Specifics are very important when it comes to setting goals. If you don’t know exactly where you are and where you’re trying to go, how will you know when you’ve actually arrived at your destination? Data-based optimization lets you pinpoint specific key performance indicators (KPIs) that you can then measure from beginning to goal.

Data isn’t just about finding out what point A and point B are, though. You can gather data to learn more about how your audience behaves and what they like to see from you. The more information you have about what generates a positive response, the better you can optimize your strategy to meet your goals. That means you’ll need to find a way to measure your audience’s preferences in order to see definitively which approach is the most optimal.

Simple Data Gathering: Split Testing

The world of data campaign optimization can seem intimidating if you aren’t yet digging into the numbers very much. But don’t let the concept of data fool you; this isn’t a high-level statistics class. You’re simply trying to find out which approaches work best for your marketing goals.

That means that sometimes, the simplest approach can be the best. Sure, some people are wowed by complexity. But if you can’t understand the data you’re gathering, there isn’t much point. It’s best to stick with something you can easily understand and act on to get better results.

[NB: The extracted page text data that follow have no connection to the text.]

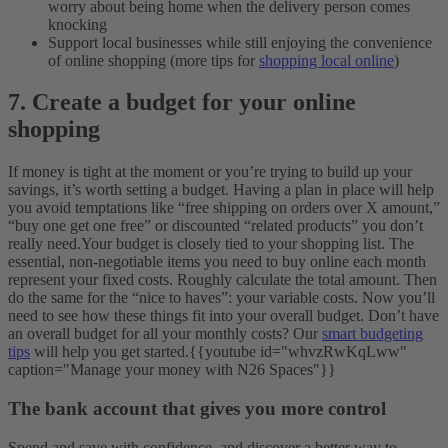
worry about being home when the delivery person comes
knocking
Support local businesses while still enjoying the convenience
of online shopping (more tips for
shopping local online
)
7. Create a budget for your online
shopping
If money is tight at the moment or you’re trying to build up your
savings, it’s worth setting a budget. Having a plan in place will help
you avoid temptations like “free shipping on orders over X amount,”
“buy one get one free” or discounted “related products” you don’t
really need.
Your budget is closely tied to your shopping list. The
essential, non-negotiable items you need to buy online each month
represent your fixed costs. Roughly calculate the total amount. Then
do the same for the “nice to haves”: your variable costs. Now you’ll
need to see how these things fit into your overall budget.
Don’t have
an overall budget for all your monthly costs? Our
smart budgeting
tips
will help you get started.
{{youtube id="whvzRwKqLww"
caption="Manage your money with N26 Spaces"}}
The bank account that gives you more control
Spend and save with confidence, and discover a better way to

That’s why split testing, also known as A/B testing, can be so effective. This technique allows you to get specific in testing what drives the most encouraging data for specific KPIs. For example, if you want to increase your email open rate, you can split test different subject lines. All this means is that you send the same email out to the same people with two different subject lines. If one results in a significantly higher open rate than the other, that means you’ve found a good formula for writing an attention-grabbing subject line.

This can work for other types of content as well. Blog posts, for example, can get different titles and thumbnail images. You can also split test things like call-to-action lines, product descriptions, video titles, and so on.

When you gather data this way, make sure you’re controlling for variables that can artificially throw off your result. For example, don’t just put up new blog posts at random times and compare them. You should post Blog 1 and Blog 2 at the same time of day on the same day of the week. It doesn’t have to be the exact same day; you can try one one week after the other. You’ll also want to do identical promotion for each and gather data over the exact same time period, whether that’s hours, days or weeks.

The goal is to get a clean, unadulterated test that produces real data. You’ll end up with something objective to use in optimizing your strategy. It’s easy enough to guess what might resonate with your audience. But you’ll only really know that your guess is good enough when you measure the results using objective data.

Getting More Advanced

Data gathering doesn’t end with split testing. You can go much further than that and use more data campaign optimization strategies to find your proven route to success. These days, marketers should use things like market research data and intuition as starting points that then get optimized with the assistance of results-focused data.

There’s a variety of programs that can help you automate your data collection and analysis too. Just don’t view it as something that’ll add a lot of extra work to your plate. There’s no need to rely on guesswork when you can use data to optimize your best marketing strategy.